> Exercise objective
Return, unchanged, the lines of the data below from the one containing "text Студент гр." to the one containing "179, 1152, 208]", including both of those lines.
--- START ---
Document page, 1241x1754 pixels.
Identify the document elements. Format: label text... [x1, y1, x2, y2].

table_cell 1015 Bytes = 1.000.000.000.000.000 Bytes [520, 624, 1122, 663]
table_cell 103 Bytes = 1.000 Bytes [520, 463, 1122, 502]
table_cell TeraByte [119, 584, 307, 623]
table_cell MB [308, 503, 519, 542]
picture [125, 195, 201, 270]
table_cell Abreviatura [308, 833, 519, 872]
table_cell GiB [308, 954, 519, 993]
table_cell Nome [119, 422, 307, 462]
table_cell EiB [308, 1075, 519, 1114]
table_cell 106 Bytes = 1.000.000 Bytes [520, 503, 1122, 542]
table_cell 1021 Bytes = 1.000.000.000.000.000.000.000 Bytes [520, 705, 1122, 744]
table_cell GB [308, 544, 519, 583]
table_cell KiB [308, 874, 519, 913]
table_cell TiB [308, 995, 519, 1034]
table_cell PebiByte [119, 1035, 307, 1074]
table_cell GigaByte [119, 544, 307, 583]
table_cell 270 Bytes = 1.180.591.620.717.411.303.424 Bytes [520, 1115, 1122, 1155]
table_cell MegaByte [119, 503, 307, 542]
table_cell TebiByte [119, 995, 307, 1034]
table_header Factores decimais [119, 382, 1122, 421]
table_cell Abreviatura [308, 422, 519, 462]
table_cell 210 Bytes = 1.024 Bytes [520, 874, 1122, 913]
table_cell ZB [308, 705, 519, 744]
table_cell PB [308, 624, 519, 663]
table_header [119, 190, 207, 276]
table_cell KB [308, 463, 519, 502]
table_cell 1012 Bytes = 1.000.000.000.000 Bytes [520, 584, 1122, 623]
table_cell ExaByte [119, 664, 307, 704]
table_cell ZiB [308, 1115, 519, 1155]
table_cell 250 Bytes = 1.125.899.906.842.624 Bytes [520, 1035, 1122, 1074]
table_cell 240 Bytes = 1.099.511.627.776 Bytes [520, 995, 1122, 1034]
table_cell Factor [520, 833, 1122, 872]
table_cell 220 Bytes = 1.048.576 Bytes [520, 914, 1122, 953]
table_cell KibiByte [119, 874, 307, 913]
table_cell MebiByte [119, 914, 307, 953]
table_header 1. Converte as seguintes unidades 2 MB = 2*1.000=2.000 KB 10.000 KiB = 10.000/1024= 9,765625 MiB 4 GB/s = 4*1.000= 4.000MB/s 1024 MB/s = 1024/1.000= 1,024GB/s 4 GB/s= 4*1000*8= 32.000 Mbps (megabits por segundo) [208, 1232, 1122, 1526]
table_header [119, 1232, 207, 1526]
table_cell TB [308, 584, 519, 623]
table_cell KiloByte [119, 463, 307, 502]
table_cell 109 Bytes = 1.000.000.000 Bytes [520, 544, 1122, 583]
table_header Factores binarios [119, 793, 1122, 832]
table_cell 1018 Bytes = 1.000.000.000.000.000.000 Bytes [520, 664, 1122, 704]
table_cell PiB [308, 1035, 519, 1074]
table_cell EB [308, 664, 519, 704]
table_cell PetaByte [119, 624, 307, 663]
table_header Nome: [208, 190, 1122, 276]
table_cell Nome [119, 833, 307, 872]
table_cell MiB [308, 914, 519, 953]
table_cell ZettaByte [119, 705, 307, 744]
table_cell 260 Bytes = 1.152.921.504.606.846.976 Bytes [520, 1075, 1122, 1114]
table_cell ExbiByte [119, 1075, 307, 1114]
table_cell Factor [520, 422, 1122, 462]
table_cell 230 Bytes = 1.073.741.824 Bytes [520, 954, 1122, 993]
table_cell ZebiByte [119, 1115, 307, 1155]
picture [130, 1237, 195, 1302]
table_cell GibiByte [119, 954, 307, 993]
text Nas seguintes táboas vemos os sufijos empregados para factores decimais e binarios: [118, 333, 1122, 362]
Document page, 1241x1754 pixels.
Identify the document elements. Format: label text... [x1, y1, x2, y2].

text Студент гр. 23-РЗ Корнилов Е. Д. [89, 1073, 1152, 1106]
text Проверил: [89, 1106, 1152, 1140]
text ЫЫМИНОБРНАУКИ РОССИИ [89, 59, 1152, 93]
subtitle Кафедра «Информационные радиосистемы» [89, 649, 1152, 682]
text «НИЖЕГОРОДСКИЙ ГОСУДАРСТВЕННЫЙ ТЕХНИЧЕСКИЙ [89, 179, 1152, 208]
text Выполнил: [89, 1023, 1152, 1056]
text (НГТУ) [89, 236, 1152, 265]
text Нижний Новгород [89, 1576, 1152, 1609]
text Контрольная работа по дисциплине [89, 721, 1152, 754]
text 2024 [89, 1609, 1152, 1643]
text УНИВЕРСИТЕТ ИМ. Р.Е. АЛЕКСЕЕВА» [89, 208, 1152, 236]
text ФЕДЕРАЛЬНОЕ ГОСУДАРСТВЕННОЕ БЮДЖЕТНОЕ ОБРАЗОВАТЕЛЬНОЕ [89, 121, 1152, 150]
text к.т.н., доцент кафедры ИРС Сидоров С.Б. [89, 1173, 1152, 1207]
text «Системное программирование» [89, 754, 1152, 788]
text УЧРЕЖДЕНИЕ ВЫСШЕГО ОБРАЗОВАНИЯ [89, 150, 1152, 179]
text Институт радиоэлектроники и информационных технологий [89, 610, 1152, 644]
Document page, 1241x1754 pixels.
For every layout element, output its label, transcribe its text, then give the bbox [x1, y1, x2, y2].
--- END ---
> Completed exercise
text Студент гр. 23-РЗ Корнилов Е. Д. [89, 1073, 1152, 1106]
text Проверил: [89, 1106, 1152, 1140]
text ЫЫМИНОБРНАУКИ РОССИИ [89, 59, 1152, 93]
subtitle Кафедра «Информационные радиосистемы» [89, 649, 1152, 682]
text «НИЖЕГОРОДСКИЙ ГОСУДАРСТВЕННЫЙ ТЕХНИЧЕСКИЙ [89, 179, 1152, 208]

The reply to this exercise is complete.